TO DO: Below are the entries; give again exactly the lines from the one mentioning "humo eléctricos, que" through the one mentioning "るっと堪能！名湯に癒され自然と…", inclusive.

Start of DATA SUPPLIED

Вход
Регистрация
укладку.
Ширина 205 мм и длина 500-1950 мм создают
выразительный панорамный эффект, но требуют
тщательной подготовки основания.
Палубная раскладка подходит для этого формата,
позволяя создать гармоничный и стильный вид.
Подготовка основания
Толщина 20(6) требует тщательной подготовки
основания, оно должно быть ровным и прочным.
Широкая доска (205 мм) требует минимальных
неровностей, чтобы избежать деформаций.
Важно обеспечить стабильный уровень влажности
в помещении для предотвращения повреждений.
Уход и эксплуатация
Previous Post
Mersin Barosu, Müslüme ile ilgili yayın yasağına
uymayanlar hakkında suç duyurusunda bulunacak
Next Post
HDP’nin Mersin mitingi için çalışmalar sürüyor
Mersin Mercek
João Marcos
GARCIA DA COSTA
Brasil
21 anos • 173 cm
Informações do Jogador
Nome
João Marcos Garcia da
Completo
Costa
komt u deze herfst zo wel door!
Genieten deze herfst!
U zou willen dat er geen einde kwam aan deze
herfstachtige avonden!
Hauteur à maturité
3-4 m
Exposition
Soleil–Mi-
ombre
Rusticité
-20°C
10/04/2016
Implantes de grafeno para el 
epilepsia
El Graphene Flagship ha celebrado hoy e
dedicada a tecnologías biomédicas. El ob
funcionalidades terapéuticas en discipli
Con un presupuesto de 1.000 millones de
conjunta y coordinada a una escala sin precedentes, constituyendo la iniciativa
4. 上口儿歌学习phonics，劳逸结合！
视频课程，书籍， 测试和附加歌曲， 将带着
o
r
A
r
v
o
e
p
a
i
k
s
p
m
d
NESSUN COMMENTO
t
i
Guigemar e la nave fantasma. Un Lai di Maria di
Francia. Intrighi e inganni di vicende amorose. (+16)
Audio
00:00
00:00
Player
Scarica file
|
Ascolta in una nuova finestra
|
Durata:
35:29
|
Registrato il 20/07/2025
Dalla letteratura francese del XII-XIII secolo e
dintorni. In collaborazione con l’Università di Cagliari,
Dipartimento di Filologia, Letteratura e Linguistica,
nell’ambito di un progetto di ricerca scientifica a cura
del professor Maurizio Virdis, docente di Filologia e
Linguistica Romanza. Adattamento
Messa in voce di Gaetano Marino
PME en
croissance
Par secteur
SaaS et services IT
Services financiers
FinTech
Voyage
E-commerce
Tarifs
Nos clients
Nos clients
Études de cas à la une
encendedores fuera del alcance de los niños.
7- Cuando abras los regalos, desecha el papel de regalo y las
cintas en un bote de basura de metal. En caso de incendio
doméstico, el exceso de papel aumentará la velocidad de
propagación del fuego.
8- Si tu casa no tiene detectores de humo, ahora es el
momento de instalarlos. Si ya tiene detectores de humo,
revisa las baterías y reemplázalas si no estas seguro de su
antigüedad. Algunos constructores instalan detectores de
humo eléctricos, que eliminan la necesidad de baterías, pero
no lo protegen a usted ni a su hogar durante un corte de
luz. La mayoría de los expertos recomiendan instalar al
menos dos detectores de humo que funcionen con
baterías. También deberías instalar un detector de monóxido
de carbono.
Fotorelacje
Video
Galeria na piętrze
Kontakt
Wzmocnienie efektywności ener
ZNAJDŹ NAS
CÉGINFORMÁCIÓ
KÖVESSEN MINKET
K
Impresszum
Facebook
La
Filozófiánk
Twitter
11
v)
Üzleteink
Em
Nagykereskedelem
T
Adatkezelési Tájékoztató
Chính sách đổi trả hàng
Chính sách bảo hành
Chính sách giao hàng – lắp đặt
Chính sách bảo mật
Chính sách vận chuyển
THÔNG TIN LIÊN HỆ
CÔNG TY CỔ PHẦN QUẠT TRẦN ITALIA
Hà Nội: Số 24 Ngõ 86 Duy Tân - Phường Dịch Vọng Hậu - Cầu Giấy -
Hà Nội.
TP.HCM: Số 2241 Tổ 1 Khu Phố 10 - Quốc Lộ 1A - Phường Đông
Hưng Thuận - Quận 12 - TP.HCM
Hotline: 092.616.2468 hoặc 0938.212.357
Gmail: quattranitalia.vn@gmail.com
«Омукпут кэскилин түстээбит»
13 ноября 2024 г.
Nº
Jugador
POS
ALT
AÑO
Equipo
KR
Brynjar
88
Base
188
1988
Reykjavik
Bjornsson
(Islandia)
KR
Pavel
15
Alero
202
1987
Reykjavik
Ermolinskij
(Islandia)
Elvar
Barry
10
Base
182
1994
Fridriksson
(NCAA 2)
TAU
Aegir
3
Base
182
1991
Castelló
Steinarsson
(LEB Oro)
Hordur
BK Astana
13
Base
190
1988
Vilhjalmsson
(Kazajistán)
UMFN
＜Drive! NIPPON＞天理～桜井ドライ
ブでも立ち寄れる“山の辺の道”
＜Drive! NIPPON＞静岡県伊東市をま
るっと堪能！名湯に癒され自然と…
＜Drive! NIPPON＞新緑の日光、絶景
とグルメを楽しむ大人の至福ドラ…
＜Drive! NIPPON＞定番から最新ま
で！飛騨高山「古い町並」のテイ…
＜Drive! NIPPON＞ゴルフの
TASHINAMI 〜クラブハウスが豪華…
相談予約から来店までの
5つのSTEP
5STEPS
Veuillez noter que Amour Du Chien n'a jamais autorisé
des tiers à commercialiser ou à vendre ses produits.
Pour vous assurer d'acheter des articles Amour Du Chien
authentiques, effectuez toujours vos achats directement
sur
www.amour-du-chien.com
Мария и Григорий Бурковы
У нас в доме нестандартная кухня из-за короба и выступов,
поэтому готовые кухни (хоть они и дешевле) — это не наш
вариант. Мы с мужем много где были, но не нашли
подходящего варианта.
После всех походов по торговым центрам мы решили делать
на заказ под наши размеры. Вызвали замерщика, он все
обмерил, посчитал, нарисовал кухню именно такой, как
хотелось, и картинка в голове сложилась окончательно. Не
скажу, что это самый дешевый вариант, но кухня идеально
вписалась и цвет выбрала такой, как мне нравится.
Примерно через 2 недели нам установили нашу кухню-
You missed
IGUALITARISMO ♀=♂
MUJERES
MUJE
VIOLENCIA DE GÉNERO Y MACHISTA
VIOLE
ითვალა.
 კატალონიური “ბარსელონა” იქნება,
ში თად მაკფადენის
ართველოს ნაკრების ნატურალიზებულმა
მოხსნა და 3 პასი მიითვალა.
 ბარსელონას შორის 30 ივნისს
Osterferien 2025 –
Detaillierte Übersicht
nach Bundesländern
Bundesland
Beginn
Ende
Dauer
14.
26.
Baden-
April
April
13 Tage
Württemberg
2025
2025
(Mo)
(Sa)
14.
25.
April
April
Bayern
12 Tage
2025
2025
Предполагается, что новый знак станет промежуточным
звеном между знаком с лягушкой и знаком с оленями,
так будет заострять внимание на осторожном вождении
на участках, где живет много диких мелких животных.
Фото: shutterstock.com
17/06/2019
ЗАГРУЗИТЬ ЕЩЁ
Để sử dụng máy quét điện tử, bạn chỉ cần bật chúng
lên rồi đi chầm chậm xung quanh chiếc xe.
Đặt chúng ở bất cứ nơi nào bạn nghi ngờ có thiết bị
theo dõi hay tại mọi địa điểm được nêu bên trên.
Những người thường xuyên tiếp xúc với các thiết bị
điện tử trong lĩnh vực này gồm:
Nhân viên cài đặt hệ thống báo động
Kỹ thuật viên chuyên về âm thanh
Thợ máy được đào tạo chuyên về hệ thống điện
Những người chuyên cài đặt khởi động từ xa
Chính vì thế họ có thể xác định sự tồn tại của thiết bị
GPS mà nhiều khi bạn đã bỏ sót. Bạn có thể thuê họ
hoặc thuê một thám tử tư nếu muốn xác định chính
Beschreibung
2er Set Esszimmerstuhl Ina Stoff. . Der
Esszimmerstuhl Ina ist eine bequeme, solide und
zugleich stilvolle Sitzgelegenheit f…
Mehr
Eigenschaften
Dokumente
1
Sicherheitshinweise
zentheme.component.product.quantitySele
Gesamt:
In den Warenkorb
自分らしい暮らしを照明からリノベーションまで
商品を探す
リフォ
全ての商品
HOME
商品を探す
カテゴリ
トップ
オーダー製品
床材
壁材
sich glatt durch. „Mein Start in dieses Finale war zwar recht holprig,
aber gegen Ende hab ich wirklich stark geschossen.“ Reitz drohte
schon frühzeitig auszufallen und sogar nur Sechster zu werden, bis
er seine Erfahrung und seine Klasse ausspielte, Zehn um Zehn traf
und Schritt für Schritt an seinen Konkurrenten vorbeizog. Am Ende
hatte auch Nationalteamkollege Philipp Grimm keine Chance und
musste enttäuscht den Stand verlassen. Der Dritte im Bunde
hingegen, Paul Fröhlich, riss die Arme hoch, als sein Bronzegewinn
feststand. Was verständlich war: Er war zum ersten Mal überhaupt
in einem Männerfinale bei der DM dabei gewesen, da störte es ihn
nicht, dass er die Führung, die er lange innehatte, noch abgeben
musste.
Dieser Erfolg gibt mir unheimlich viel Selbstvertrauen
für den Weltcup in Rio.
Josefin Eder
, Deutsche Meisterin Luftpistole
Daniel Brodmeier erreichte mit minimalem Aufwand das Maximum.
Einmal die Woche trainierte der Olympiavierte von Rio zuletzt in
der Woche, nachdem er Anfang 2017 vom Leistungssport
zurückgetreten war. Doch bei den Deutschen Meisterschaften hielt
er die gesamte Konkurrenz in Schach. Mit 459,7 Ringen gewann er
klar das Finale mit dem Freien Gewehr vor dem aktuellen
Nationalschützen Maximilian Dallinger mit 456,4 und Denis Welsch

End of DATA SUPPLIED

REPLY TO THE TASK:
humo eléctricos, que eliminan la necesidad de baterías, pero
no lo protegen a usted ni a su hogar durante un corte de
luz. La mayoría de los expertos recomiendan instalar al
menos dos detectores de humo que funcionen con
baterías. También deberías instalar un detector de monóxido
de carbono.
Fotorelacje
Video
Galeria na piętrze
Kontakt
Wzmocnienie efektywności ener
ZNAJDŹ NAS
CÉGINFORMÁCIÓ
KÖVESSEN MINKET
K
Impresszum
Facebook
La
Filozófiánk
Twitter
11
v)
Üzleteink
Em
Nagykereskedelem
T
Adatkezelési Tájékoztató
Chính sách đổi trả hàng
Chính sách bảo hành
Chính sách giao hàng – lắp đặt
Chính sách bảo mật
Chính sách vận chuyển
THÔNG TIN LIÊN HỆ
CÔNG TY CỔ PHẦN QUẠT TRẦN ITALIA
Hà Nội: Số 24 Ngõ 86 Duy Tân - Phường Dịch Vọng Hậu - Cầu Giấy -
Hà Nội.
TP.HCM: Số 2241 Tổ 1 Khu Phố 10 - Quốc Lộ 1A - Phường Đông
Hưng Thuận - Quận 12 - TP.HCM
Hotline: 092.616.2468 hoặc 0938.212.357
Gmail: quattranitalia.vn@gmail.com
«Омукпут кэскилин түстээбит»
13 ноября 2024 г.
Nº
Jugador
POS
ALT
AÑO
Equipo
KR
Brynjar
88
Base
188
1988
Reykjavik
Bjornsson
(Islandia)
KR
Pavel
15
Alero
202
1987
Reykjavik
Ermolinskij
(Islandia)
Elvar
Barry
10
Base
182
1994
Fridriksson
(NCAA 2)
TAU
Aegir
3
Base
182
1991
Castelló
Steinarsson
(LEB Oro)
Hordur
BK Astana
13
Base
190
1988
Vilhjalmsson
(Kazajistán)
UMFN
＜Drive! NIPPON＞天理～桜井ドライ
ブでも立ち寄れる“山の辺の道”
＜Drive! NIPPON＞静岡県伊東市をま
るっと堪能！名湯に癒され自然と…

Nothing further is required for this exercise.